> **Written problem A**
In the sketching notes on grey skies, what size is the sketchbook used for the full-page sketch?
> **Written problem B**
Reproduce everything in the sketching notes on grey skies from "After those two" down to "in this case.".

> **Document segment**
- - - - - - -
I've drawn the wood, meadow and ponies from my studio window so many times that this afternoon at 5, when I finally get a chance to draw, I decide to make some quick sketches of the banks of low grey nimbostratus that are parading along over the wood from north to south.

Although some of the clouds have definite edges, their forms aren't picked out strongly by sidelighting on this overcast afternoon so it's all rather amorphous.

  • I paint a light background wash of warm and cooler greys

  • when that's dry, brush clear water over it

  • using a smaller brush, I paint the darker greys of individual clouds so that they have soft edges where they bleed into the background

grey sky
grey sky

5.45 p.m.

After those two half-page sketches, I take a full page of my 6 x 6 inch sketchbook to include a bigger area of sky. This gets too wet - it dribbles down over the horizon line that I'd just painted.

For all of these watercolours I kept my sketchbook propped up at a slight angle so that I could paint the washes starting at the top and working to the bottom. That way the bottom edge of the wash stays wet. A bit too wet in this case.

grey sky

Here's my final sketch, painted as the light, and what colour there was in the sky, faded.

yellow ochre
Yellow Ochre

Yellow Ochre v. Raw Sienna

Greys skies: rather than reach for the Paynes Grey or add water to one of the blacks (as I did in my school days) I prefer to mix my own greys, putting together a variety of blues with browns, reds (such as alizarin crimson and permanent rose) and earth yellows.
- - - - - - -
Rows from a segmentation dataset
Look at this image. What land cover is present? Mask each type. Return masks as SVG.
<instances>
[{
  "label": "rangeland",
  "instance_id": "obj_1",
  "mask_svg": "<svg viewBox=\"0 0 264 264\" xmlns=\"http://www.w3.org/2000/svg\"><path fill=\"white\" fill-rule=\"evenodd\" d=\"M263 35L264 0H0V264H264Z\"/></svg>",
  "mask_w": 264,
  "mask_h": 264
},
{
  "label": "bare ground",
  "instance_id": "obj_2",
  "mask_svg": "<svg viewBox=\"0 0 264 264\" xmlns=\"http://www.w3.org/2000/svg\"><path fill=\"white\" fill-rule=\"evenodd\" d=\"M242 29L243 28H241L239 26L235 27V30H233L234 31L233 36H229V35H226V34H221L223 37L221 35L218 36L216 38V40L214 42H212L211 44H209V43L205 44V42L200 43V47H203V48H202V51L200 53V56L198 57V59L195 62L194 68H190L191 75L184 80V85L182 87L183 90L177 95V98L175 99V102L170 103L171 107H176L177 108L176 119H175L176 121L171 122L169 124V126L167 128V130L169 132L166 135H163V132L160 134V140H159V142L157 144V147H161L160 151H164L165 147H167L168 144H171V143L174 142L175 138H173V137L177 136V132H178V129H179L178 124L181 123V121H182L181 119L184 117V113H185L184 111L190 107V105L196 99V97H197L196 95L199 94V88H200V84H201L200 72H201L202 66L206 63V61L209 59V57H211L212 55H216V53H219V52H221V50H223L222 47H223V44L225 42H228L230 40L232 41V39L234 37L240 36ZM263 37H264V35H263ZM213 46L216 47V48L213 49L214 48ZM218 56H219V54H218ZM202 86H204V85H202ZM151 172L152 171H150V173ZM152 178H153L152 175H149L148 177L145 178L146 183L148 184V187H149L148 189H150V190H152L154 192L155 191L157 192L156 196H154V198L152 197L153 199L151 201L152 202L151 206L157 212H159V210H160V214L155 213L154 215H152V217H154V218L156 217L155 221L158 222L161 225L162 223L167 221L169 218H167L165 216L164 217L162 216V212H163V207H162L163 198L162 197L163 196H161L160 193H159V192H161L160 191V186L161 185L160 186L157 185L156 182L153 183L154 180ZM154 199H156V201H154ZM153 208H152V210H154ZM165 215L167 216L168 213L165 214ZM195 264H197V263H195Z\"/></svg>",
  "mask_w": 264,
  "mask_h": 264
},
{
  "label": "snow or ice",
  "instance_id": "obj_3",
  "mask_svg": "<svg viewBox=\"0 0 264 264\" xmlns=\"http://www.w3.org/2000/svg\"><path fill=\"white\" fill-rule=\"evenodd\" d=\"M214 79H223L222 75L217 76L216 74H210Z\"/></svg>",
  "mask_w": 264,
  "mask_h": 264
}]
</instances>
- - - - - - -
> **Worked answer A**
It is a 6 x 6 inch sketchbook.

> **Worked answer B**
After those two half-page sketches, I take a full page of my 6 x 6 inch sketchbook to include a bigger area of sky. This gets too wet - it dribbles down over the horizon line that I'd just painted.

For all of these watercolours I kept my sketchbook propped up at a slight angle so that I could paint the washes starting at the top and working to the bottom. That way the bottom edge of the wash stays wet. A bit too wet in this case.